Provided entries below:

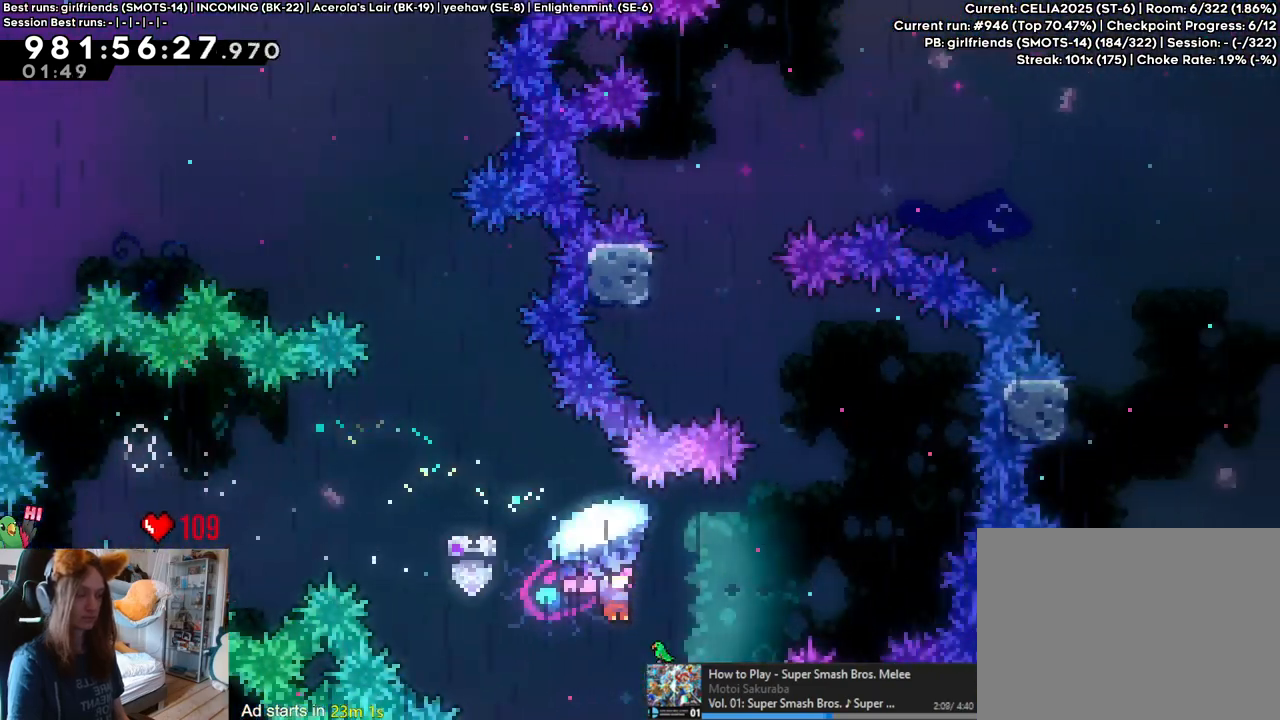
{"buttons": ["B"], "left_stick": "center", "right_stick": "center", "events": [[150, "DPAD_LEFT", "down"], [150, "Y", "down"], [167, "DPAD_RIGHT", "down"], [250, "DPAD_RIGHT", "up"], [300, "Y", "up"], [333, "DPAD_LEFT", "up"], [367, "left_stick", "center"]]}
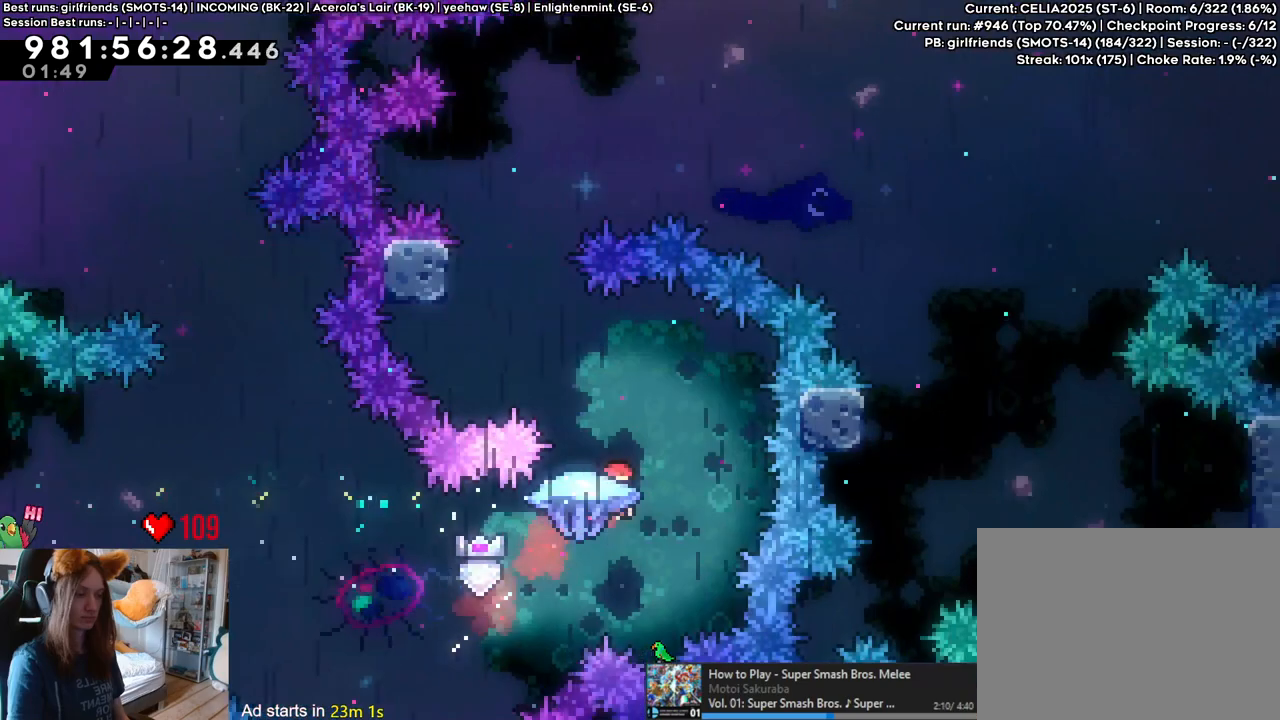
{"buttons": ["B"], "left_stick": "center", "right_stick": "center", "events": [[300, "left_stick", "left"], [433, "left_stick", "center"]]}
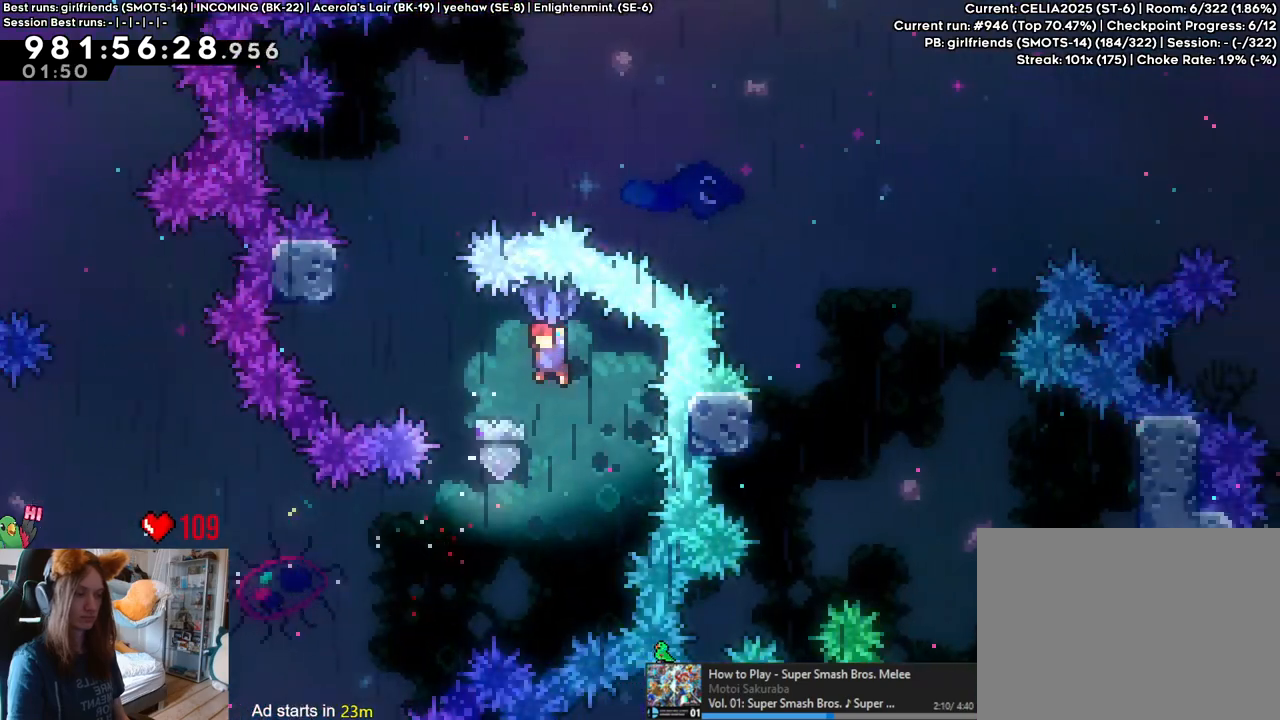
{"buttons": ["B"], "left_stick": "center", "right_stick": "center", "events": []}
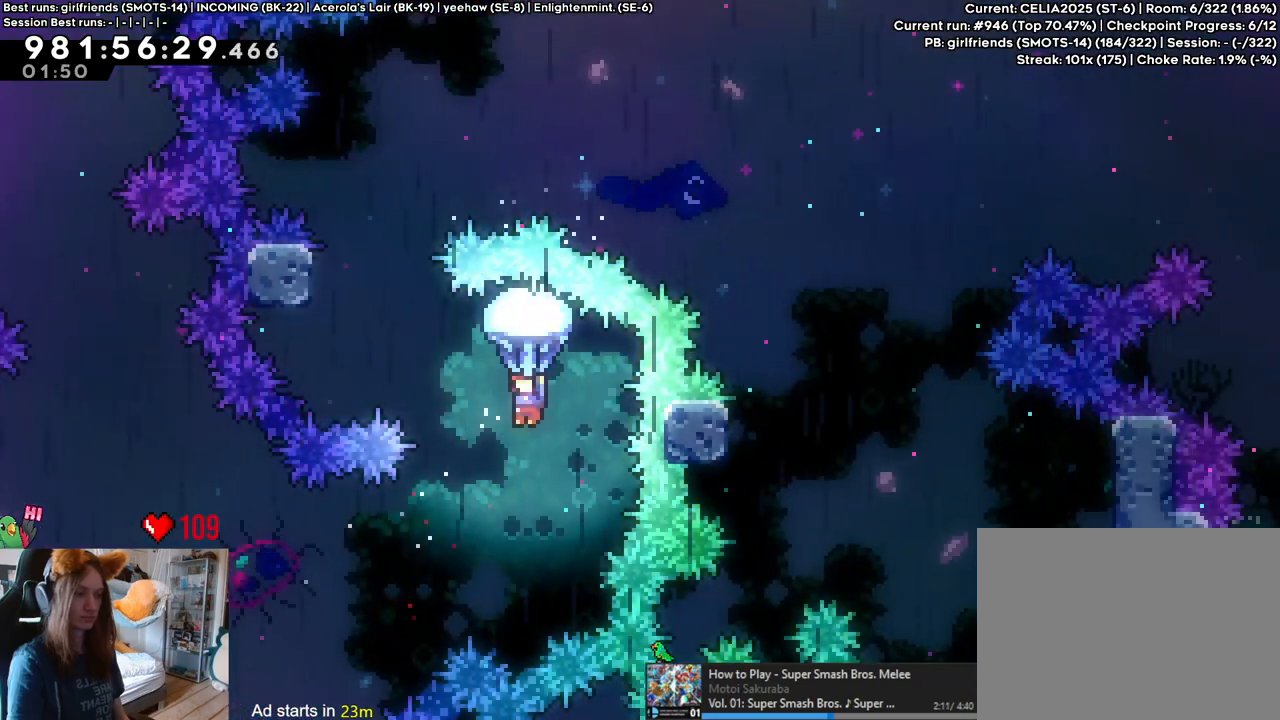
{"buttons": ["B"], "left_stick": "up-left", "right_stick": "center", "events": [[67, "left_stick", "up-left"], [283, "Y", "down"], [433, "Y", "up"]]}
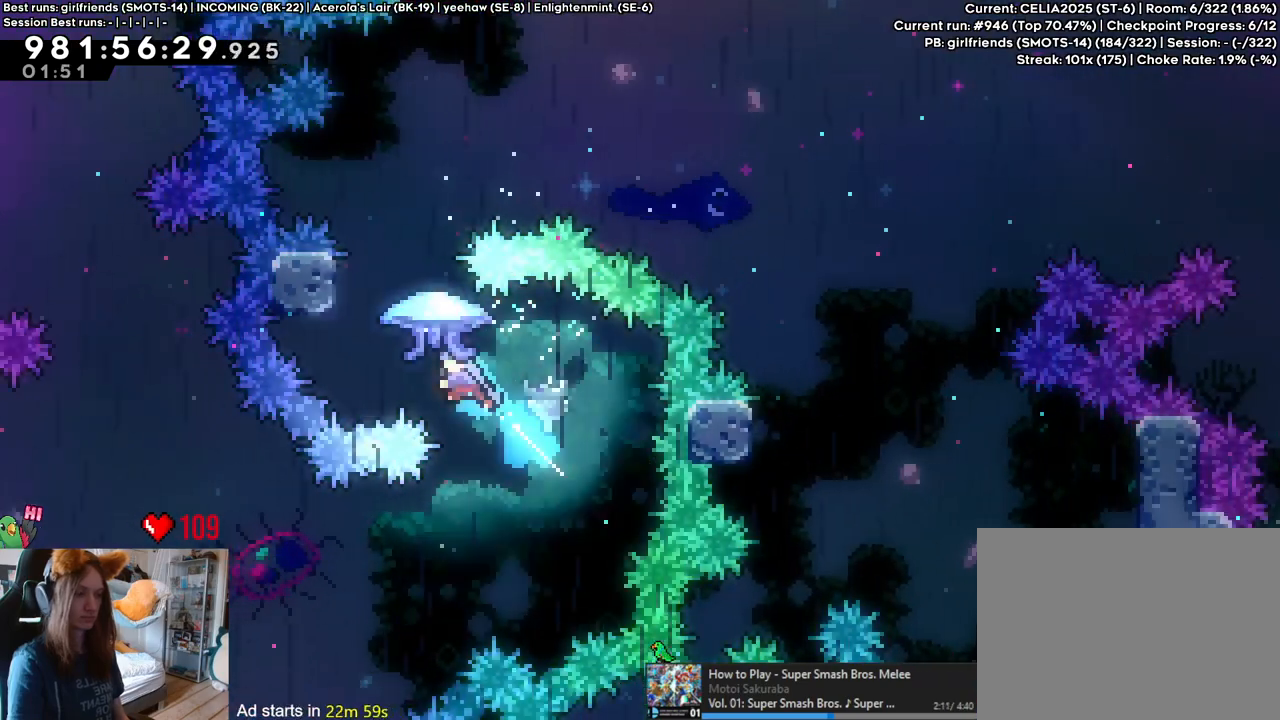
{"buttons": ["B"], "left_stick": "up-right", "right_stick": "center", "events": [[250, "B", "up"], [333, "B", "down"], [383, "left_stick", "right"], [433, "left_stick", "up-right"]]}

End of Provided entries.

● **Work required**
Please output every entry above exactly, without the pictures.

● **Task solution**
{"buttons": ["B"], "left_stick": "center", "right_stick": "center", "events": [[150, "DPAD_LEFT", "down"], [150, "Y", "down"], [167, "DPAD_RIGHT", "down"], [250, "DPAD_RIGHT", "up"], [300, "Y", "up"], [333, "DPAD_LEFT", "up"], [367, "left_stick", "center"]]}
{"buttons": ["B"], "left_stick": "center", "right_stick": "center", "events": [[300, "left_stick", "left"], [433, "left_stick", "center"]]}
{"buttons": ["B"], "left_stick": "center", "right_stick": "center", "events": []}
{"buttons": ["B"], "left_stick": "up-left", "right_stick": "center", "events": [[67, "left_stick", "up-left"], [283, "Y", "down"], [433, "Y", "up"]]}
{"buttons": ["B"], "left_stick": "up-right", "right_stick": "center", "events": [[250, "B", "up"], [333, "B", "down"], [383, "left_stick", "right"], [433, "left_stick", "up-right"]]}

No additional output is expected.